The state's largest water utility has made Fairfax City a new offer — and now council members are turning to residents and business owners again to see how they feel about joining Fairfax Water.
The council will have until April 9 to make a decision.
This isn't the first time Fairfax Water approached the City of Fairfax. Water became a campaign issue in 2012, with council members and the public split on the best route for the city.
If the city goes all in, selling its water system piping and property within the city limits and opting for full service with Fairfax Water, residents and business owners could start to see savings in three years.
Currently, Fairfax City operates its own water and sewer services serving over 8,000 city customers and 3,000 county customers.
Some of those customers are within city limits; others are in Loudoun County, where the city's water facilities, Goose Creek Water Treatment Plant and Beaverdam Creek Reservoir, are located.
In fiscal year 2012, Fairfax City's water system generated about 17 million in revenue, according to the adopted 2012 budget.
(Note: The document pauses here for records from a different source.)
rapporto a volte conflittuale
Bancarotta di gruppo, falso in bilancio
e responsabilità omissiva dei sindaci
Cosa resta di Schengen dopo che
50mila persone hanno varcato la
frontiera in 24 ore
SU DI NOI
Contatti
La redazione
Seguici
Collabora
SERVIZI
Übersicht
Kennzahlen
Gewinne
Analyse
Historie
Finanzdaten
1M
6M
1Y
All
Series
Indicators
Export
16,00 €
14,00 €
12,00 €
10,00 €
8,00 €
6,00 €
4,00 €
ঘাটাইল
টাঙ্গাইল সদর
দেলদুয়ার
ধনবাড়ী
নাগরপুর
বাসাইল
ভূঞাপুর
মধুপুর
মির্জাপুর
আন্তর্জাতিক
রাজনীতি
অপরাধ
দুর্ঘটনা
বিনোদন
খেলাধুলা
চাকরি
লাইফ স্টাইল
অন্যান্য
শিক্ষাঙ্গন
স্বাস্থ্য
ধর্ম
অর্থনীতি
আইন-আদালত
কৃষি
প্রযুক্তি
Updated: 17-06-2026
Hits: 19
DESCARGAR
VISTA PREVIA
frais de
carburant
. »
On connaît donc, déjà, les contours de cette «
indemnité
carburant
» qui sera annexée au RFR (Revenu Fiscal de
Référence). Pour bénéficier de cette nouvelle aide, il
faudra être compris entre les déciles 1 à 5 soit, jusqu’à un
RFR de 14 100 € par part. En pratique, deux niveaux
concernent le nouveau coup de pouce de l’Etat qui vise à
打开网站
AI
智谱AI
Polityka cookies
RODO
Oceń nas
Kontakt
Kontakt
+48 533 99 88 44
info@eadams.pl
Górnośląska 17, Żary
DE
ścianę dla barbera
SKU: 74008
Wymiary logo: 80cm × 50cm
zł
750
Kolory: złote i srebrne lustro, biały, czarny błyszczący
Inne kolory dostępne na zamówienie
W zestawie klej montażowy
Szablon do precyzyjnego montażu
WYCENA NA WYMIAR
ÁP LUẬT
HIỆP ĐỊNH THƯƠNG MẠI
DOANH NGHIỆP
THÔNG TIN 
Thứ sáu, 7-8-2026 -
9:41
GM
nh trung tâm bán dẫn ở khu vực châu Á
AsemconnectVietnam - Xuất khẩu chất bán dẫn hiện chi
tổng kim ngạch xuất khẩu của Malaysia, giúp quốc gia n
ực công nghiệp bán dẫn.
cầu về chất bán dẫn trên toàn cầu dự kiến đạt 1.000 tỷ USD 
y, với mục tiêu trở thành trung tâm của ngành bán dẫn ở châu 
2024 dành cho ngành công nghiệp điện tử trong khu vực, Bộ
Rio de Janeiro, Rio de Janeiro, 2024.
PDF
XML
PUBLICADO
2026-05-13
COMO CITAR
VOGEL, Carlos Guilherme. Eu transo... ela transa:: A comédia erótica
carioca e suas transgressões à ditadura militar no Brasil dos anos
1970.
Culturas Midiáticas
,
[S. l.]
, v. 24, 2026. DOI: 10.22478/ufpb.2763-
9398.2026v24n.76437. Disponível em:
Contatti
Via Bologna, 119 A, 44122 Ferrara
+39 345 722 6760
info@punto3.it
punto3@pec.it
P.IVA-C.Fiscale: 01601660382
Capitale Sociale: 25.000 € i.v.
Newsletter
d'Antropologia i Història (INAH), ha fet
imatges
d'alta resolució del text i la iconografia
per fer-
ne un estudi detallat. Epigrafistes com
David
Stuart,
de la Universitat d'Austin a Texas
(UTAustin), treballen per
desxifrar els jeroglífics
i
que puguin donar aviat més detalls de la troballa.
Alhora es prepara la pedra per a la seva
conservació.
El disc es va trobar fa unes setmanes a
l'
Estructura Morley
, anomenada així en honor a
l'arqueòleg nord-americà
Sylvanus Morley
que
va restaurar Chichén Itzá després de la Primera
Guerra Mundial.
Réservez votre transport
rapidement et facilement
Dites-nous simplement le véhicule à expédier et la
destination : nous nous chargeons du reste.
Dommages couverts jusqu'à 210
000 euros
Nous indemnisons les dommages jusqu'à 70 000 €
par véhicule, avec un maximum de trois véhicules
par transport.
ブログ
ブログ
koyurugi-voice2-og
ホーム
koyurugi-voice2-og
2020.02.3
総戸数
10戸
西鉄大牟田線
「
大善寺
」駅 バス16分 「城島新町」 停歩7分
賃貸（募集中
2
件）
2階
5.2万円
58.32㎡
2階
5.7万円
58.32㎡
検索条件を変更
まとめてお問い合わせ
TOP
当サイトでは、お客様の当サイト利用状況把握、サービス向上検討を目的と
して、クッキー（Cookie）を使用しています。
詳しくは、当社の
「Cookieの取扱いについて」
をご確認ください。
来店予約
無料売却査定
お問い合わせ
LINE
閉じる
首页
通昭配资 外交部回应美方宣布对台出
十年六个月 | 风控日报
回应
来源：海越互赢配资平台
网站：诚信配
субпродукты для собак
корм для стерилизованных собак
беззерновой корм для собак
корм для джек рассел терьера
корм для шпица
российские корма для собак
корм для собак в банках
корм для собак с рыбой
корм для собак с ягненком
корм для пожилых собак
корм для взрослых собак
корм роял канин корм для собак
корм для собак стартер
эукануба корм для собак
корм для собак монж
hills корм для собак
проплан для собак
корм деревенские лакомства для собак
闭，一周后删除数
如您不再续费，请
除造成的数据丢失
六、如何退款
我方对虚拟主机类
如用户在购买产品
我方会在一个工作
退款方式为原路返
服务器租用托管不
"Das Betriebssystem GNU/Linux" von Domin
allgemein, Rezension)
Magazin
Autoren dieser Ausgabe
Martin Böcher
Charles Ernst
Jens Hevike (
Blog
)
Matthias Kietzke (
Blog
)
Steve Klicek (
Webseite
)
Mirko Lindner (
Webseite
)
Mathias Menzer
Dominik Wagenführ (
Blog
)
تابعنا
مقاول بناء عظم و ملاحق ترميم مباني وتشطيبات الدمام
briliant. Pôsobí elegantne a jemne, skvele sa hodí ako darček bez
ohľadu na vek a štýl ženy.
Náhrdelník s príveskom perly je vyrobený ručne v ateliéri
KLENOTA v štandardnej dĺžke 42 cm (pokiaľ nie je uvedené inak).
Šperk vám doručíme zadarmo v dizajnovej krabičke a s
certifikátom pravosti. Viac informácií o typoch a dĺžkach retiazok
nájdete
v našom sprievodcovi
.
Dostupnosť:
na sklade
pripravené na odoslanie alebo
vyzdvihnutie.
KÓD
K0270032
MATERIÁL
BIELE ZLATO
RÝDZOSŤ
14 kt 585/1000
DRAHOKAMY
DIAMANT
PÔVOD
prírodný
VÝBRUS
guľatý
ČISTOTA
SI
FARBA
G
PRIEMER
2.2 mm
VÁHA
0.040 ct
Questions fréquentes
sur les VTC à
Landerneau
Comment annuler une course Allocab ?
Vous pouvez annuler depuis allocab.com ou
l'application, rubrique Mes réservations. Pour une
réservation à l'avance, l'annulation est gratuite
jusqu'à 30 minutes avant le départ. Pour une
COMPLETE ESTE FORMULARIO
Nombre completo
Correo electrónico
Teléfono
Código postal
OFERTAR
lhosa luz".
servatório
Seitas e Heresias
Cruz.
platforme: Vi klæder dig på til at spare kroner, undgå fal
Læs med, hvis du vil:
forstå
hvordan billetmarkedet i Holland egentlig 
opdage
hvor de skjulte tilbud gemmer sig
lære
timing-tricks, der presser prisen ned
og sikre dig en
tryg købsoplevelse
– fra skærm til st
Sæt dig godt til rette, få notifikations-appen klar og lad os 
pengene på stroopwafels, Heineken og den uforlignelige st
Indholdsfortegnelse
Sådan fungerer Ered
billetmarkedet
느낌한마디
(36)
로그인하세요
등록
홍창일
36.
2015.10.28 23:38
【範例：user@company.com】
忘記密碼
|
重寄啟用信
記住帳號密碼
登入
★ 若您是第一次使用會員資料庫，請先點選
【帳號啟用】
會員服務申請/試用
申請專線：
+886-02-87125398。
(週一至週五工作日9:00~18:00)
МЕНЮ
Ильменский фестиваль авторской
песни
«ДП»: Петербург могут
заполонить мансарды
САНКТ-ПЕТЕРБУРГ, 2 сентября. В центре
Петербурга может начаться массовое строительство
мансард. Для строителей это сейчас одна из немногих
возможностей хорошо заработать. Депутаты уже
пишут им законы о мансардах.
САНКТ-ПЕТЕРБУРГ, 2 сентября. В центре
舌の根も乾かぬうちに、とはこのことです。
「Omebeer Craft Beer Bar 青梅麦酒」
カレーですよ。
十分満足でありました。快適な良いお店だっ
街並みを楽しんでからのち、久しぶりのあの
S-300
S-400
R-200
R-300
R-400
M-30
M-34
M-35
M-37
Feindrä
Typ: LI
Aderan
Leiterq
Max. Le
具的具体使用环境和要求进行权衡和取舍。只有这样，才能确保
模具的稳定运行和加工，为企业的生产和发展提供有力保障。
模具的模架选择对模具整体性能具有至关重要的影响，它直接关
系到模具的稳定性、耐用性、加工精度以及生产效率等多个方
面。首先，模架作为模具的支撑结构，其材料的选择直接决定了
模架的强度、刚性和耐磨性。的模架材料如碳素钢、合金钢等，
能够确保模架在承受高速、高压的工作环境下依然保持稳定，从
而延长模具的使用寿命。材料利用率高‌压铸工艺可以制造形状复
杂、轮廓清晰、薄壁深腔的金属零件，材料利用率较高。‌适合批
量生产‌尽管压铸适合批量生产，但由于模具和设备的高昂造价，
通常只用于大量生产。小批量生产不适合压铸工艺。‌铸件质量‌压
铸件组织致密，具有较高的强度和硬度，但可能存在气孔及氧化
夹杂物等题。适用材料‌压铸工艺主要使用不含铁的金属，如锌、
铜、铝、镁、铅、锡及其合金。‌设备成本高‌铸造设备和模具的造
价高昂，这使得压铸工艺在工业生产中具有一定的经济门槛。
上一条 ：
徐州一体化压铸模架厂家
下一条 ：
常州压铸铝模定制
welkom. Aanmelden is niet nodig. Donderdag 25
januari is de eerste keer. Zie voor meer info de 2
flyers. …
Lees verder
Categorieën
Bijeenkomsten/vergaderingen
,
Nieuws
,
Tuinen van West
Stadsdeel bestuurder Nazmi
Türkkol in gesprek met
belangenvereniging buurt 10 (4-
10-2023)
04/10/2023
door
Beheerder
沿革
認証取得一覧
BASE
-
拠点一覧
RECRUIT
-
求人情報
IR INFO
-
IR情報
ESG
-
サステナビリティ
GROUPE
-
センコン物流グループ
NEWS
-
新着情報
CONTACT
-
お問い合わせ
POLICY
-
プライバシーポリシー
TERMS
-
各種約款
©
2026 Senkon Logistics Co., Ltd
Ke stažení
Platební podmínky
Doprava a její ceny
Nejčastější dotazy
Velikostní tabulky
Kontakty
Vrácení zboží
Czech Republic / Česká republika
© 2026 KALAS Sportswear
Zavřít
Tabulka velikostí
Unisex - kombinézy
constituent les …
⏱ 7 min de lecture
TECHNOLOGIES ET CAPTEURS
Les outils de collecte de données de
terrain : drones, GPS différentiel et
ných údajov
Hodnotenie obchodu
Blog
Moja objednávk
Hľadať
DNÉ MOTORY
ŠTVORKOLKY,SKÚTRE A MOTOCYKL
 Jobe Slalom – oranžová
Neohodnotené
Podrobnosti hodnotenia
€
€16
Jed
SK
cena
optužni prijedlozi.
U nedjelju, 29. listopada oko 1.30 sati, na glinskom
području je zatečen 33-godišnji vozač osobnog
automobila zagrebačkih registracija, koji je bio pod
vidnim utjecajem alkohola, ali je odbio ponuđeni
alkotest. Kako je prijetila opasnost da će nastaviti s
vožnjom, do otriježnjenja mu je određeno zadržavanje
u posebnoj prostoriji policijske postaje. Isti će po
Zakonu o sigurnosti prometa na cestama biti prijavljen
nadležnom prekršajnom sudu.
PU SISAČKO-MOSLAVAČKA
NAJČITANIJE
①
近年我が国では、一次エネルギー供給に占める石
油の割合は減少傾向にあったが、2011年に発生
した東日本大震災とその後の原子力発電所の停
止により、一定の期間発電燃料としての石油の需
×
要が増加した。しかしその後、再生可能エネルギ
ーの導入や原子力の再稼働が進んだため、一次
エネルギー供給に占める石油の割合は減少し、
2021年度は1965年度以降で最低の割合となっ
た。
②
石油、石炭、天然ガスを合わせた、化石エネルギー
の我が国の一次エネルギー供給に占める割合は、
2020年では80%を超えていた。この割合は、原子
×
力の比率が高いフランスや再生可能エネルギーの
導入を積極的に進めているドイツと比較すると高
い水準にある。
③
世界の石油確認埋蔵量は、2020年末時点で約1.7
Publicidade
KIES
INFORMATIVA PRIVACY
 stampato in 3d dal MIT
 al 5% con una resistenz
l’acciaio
It spent just about as much.
While there "is a sense of civic pride and emotional attachment to the city maintaining its own water system," Mayor Scott Silverthorne said this weekend, there are also several issues it's no longer able to ignore.
Over the last 50 years, Fairfax City has seen a shrinking customer base for its water system. Now Fairfax City water stands to lose Loudoun County, a large part of its customer base, when the county is finished building its own treatment plant in four or five years. This will result in higher water rates for Fairfax City customers.
The new offer is still being negotiated. Council members wouldn't detail how it changed since the prior offer in early 2012, but said that the proposed rates for city water customers had improved.
A deal with Fairfax Water would also let the city avoid a $45 million upgrade to the city's water facilities in Loudoun County to meet federal standards.
The savings, including lower water bills and no longer needing to upgrade the water system, is equivalent to taking 10 cents off the real estate tax, council member Dan Drummond said.
Fairfax City's water system also faces another expensive treatment cost, about $84 million, in 2033. With its customer base on the decline, city water customers would carry the burden of paying for these upgrades and repairs.
Water costs at a glance:
- The average city customer pays a water rate of $4.61 per 1,000 gallons with city water. Fairfax Water's average rate is $2.51.
- After Fairfax's $45 million upgrade and the loss of Loudoun as a customer, the average annual cost of city water for residents will increase to $894. Commercial customers will pay on average $6,528 per year.
- Fairfax Water's average annual cost for residents is $340.
- Fairfax Water's average annual cost for commercial customers is $2,481.
"We're asking the public to put aside the emotion and look at sheer magnitude of expense that will be facing the city over the next several decades. We want to do the responsible thing and fix this once and for all working with Fairfax Water," Silverthorne said.
The Fairfax County Board of Supervisors passed an ordinance in December 2011 ordering the Fairfax City water system, along with Falls Church, Vienna and Herndon, to charge the same or similar water rates as customers within the city limits. Fairfax City responded by suing the county.
That lawsuit is now put on hold while Fairfax Water and city officials negotiate the new offer.
"It's about putting money back into people's pockets and stable pricing in the future," Drummond said. "It's about today, but also about 20 years from now."
City officials plan to meet with residents and business owners and hold public hearings on this topic up until they make a decision on April 9.
Public meetings will be held:
- March 21: 7 p.m. Sherwood Community Center
- April 6: 9 a.m. Sherwood Community Center
City customers will receive a mailer with information on the new Fairfax Water offer Tuesday. Information on the topic will also be available at www.fairfaxva.gov/water.